The transitory feeling of these “freeze frame” moments gives Sorrentino’s autobiographical love letter gravitas. They emphasize this film as an act of remembering instead of recounting. Just as Fabietto is destined to become Fabio and leave Naples, his friends and family are destined to stay behind, to become a collection of simplistic images, sounds, and smells that fail to capture their complexity. Where other semi-autobiographical films might take the reliability of the director’s memory for granted, The Hand of God centers on the shortcomings of memory as essential to the act of remembering.
Do you know how many stories are in this city? Do you have a story to tell or not?

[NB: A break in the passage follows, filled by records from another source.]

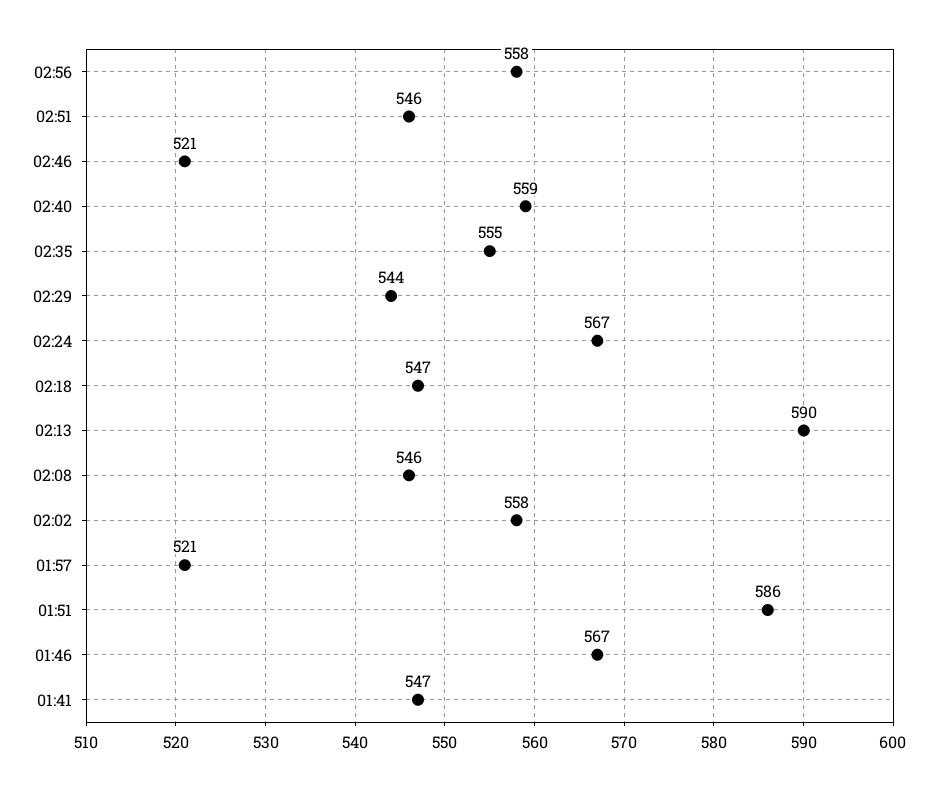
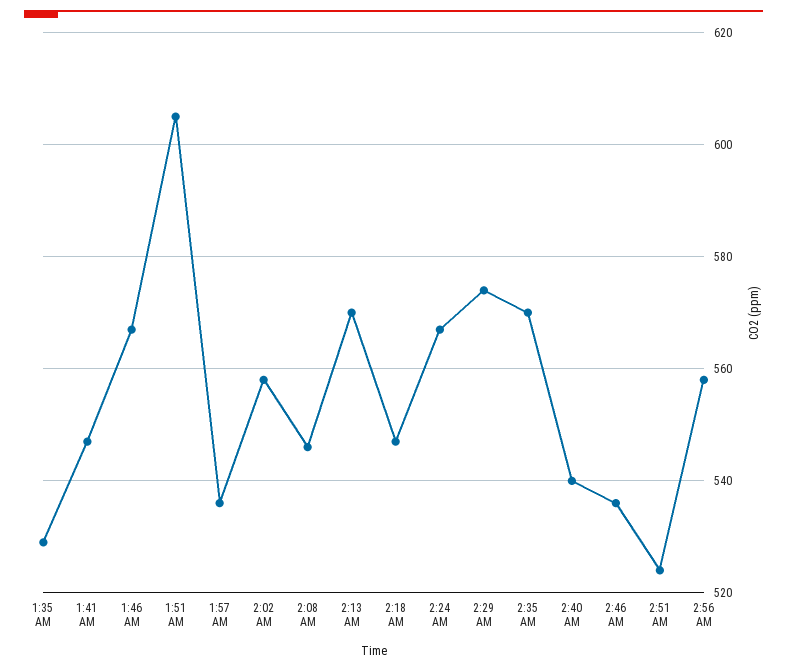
02:51: 546 -> 525
02:46: 521 -> 535
02:40: 559 -> 540
02:35: 555 -> 570
02:29: 544 -> 575
02:13: 590 -> 570
01:57: 521 -> 535
01:51: 586 -> 605
1:35 AM: none -> 530

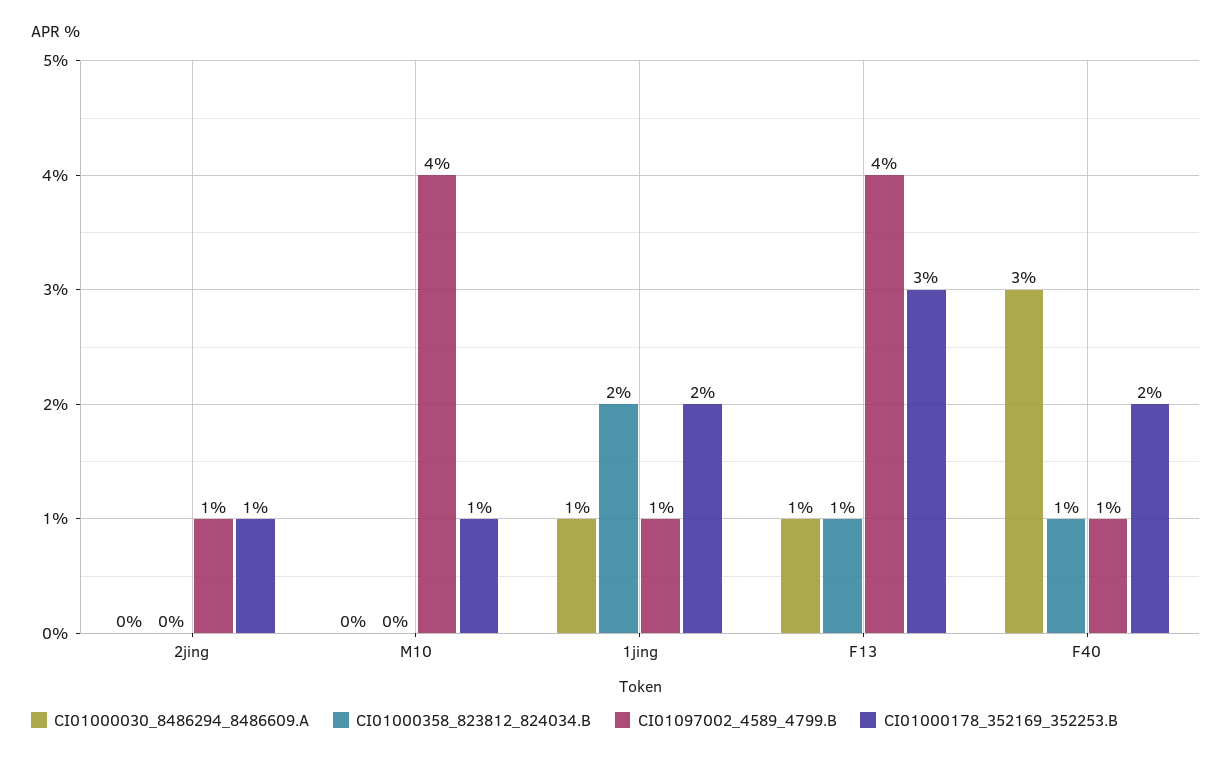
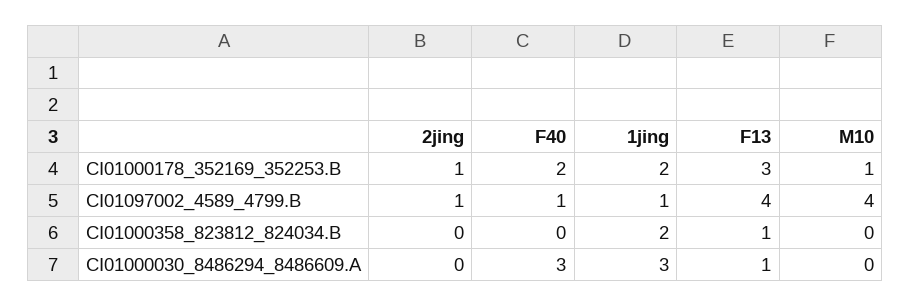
CI01000030_8486294_8486609.A, 1jing: 1 -> 3
CI01000358_823812_824034.B, F40: 1 -> 0

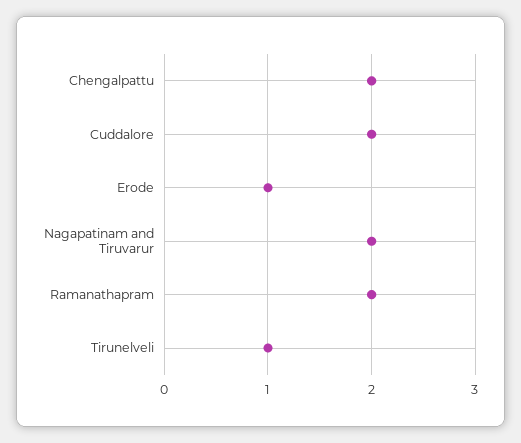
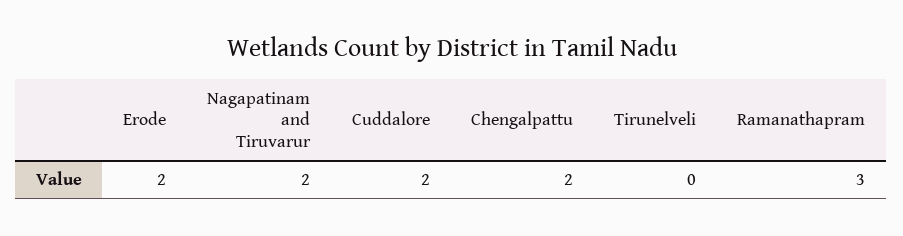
Erode: 1 -> 2
Ramanathapram: 2 -> 3
Tirunelveli: 1 -> 0

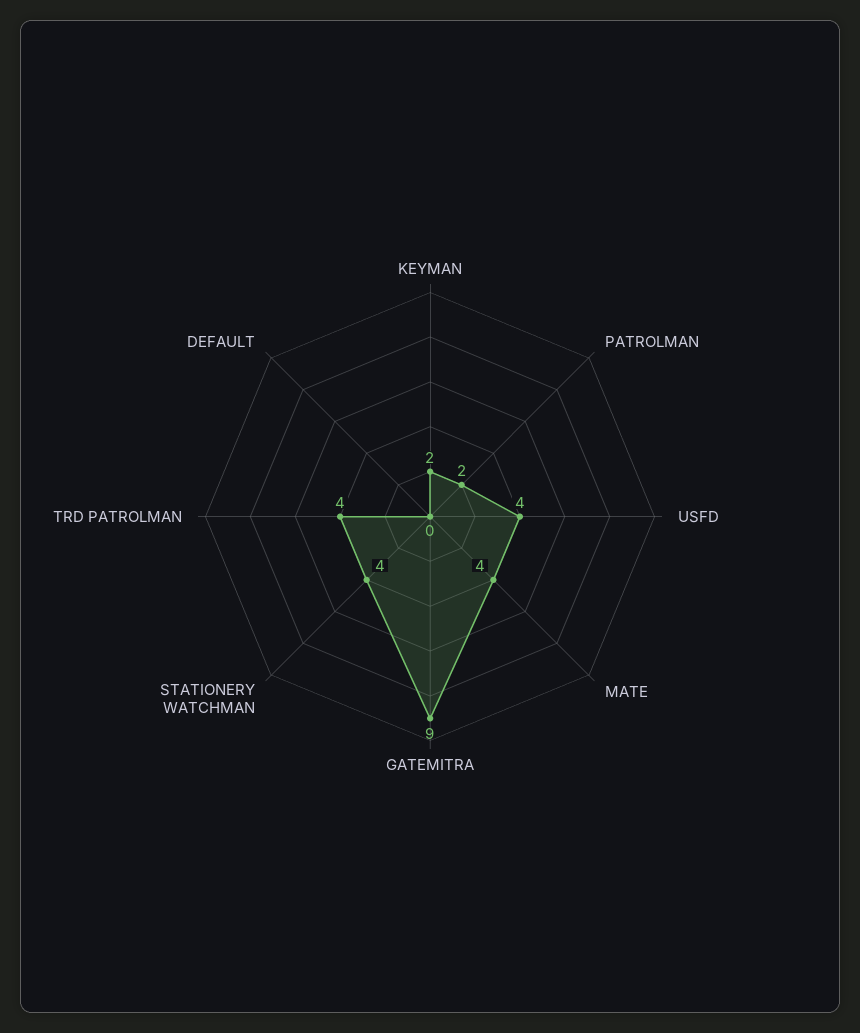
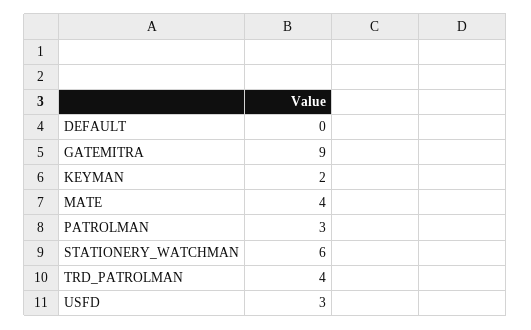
PATROLMAN: 2 -> 3
USFD: 4 -> 3
STATIONERY WATCHMAN: 4 -> 6

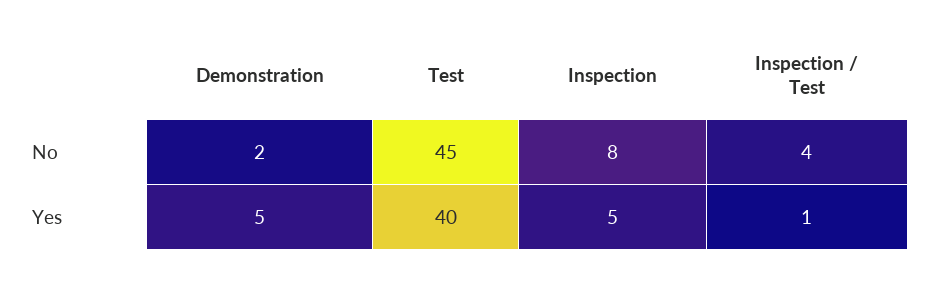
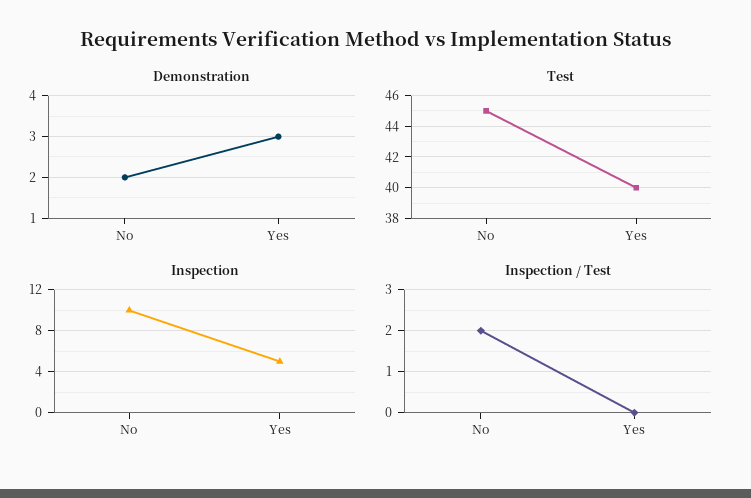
Inspection, No: 8 -> 10
Inspection / Test, No: 4 -> 2
Demonstration, Yes: 5 -> 3
Inspection / Test, Yes: 1 -> 0

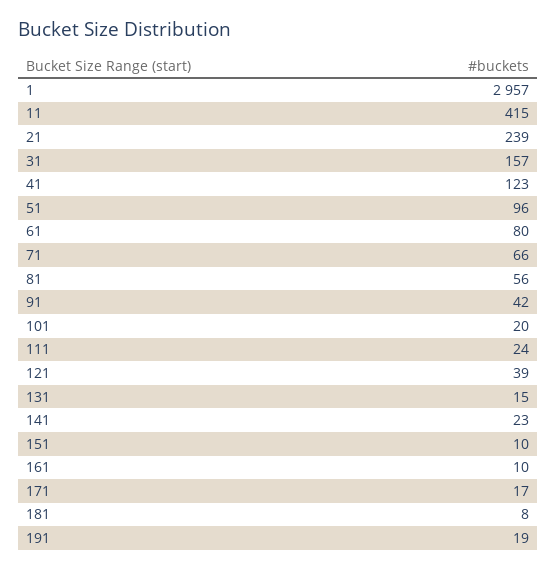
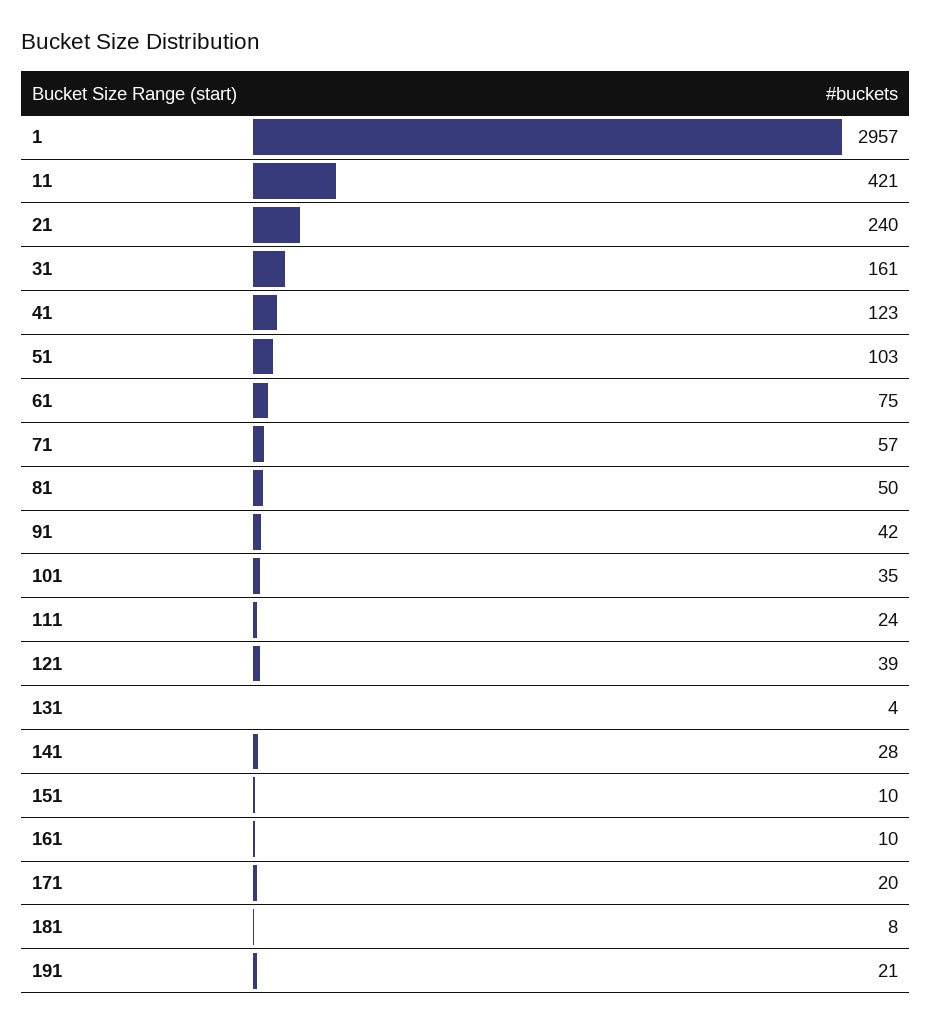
11: 415 -> 421
21: 239 -> 240
31: 157 -> 161
51: 96 -> 103
61: 80 -> 75
71: 66 -> 57
81: 56 -> 50
101: 20 -> 35
131: 15 -> 4
141: 23 -> 28
171: 17 -> 20
191: 19 -> 21

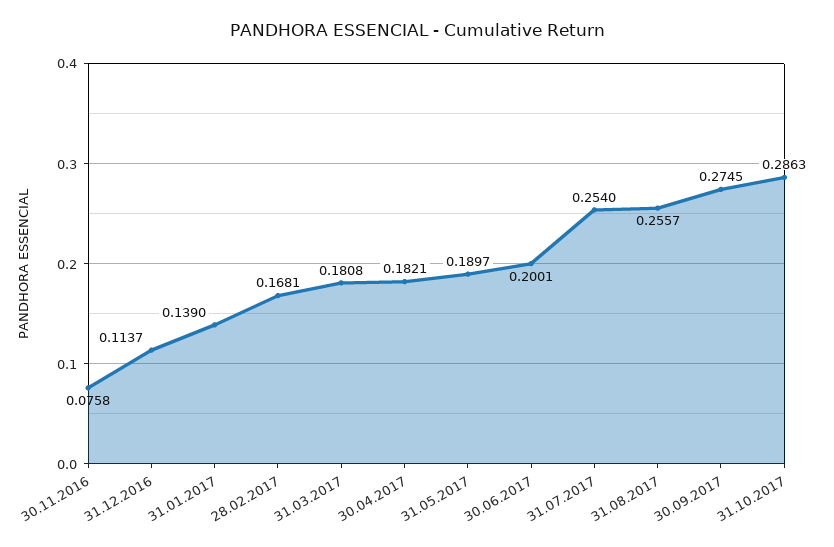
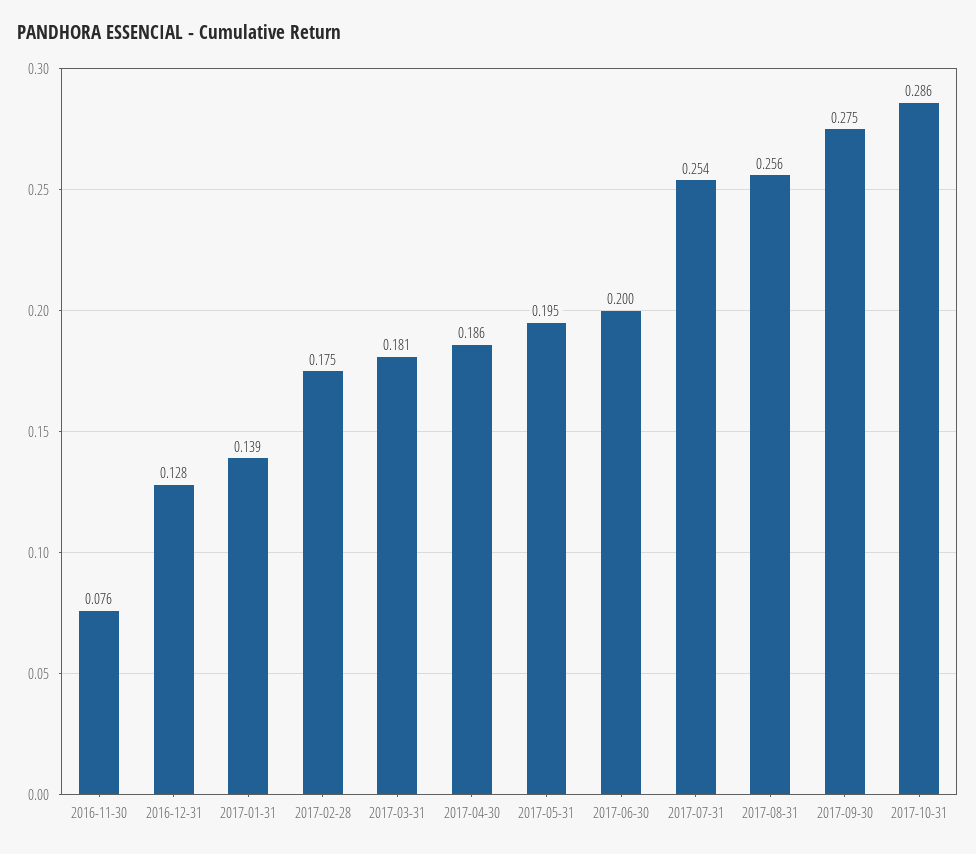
31.12.2016: 0.1137 -> 0.128
28.02.2017: 0.1681 -> 0.175
30.04.2017: 0.1821 -> 0.186
31.05.2017: 0.1897 -> 0.195

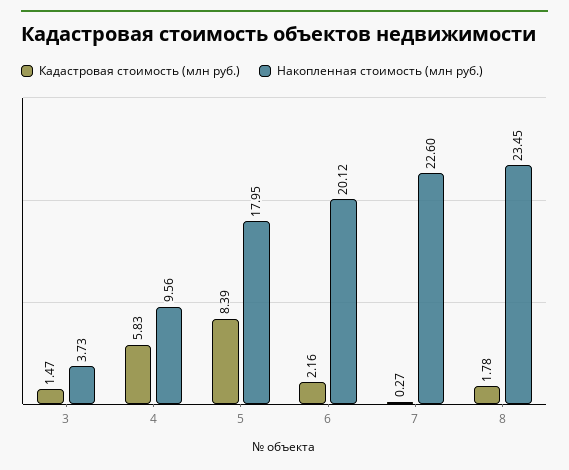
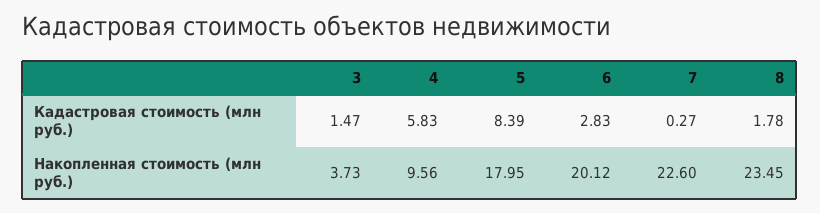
Кадастровая стоимость (млн руб.), 6: 2.16 -> 2.83

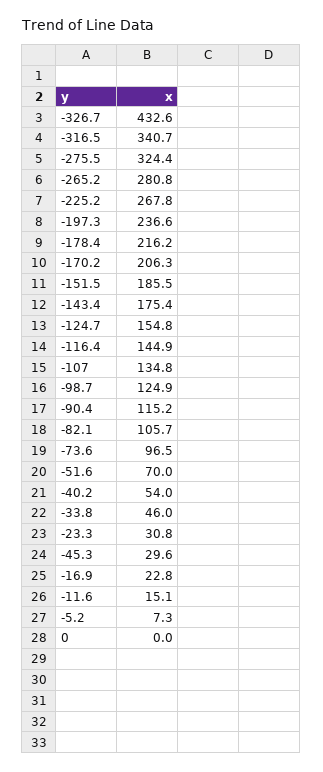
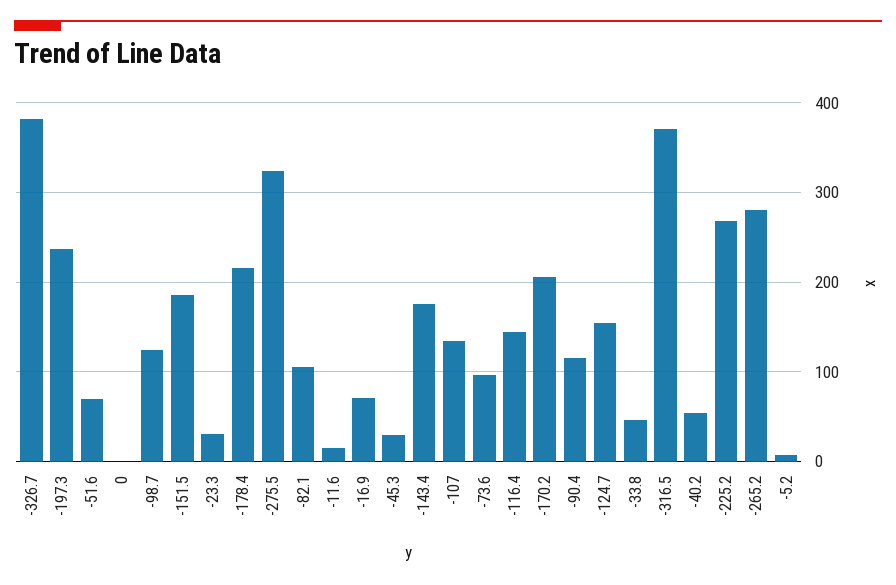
-326.7: 432.6 -> 380
-316.5: 340.7 -> 370
-16.9: 22.8 -> 70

Formed by the Greeks in the First Millennium BCE between the northern slopes of Mount Vesuvius and the Mediterranean Sea, conquered half a dozen times before the Middle Ages, and the birthplace of Christianity in Rome, Naples has an overabundance of stories to tell. Sorrentino echoes this sentiment by flooding The Hand of God with characters who have much more going on just outside of sight of the camera. Examples include Patrizia, whose natural beauty clearly informs her self-esteem, struggling with depression, Marchino and his male friends, who are all way too in tune with their emotions to be straight, and Daniella (Rossella Di Lucca), who initially seems self-absorbed for the extensive periods she spends in the bathroom until Maria (Teresa Saponangelo) and Saviero’s (Tony Servillo) deaths force her comfort Fabietto as the older sister. Scotti’s performance as Fabietto also rings stunningly authentic in depicting depression and autism. It would be difficult to find a more sonder film in existence.
The climax of the film comprises Antonio Capuano (a film director Fabietto idolizes portrayed by Ciro Capano) pressuring Fabietto to answer the questions posed by this section’s heading. At that moment, however, Capuano might as well be asking the audience to grapple with the stories of their hometowns and families. Although other aspects of The Hand of God contain nuance, Sorrentino uses this interaction to clarify an unequivocal expectation that everyone will find the desire to tell the stories of such people and places.
Barry Jenkins (director of Moonlight and If Beale Street Could Talk) has described his filmmaking philosophy on numerous occasions: “to be universal, you have to get specific.” On its own, the statement provides a great approach to quality filmmaking, but knowing who said it clarifies its purpose as a tool to fight the erasure of Black people and people who identify as LGBTQ+. While the film does not attempt to provoke discussions about queerness or race, those watching closely may find something resonant with Jenkins’ philosophy in Sorrentino’s love letter to the Naples of his youth. The Hand of God does not aim for accurate, authentic representation of people who identify as queer or have been diagnosed with a mental illness or as neurodivergent, but its sincerity to its shortcomings might capture good representation after all.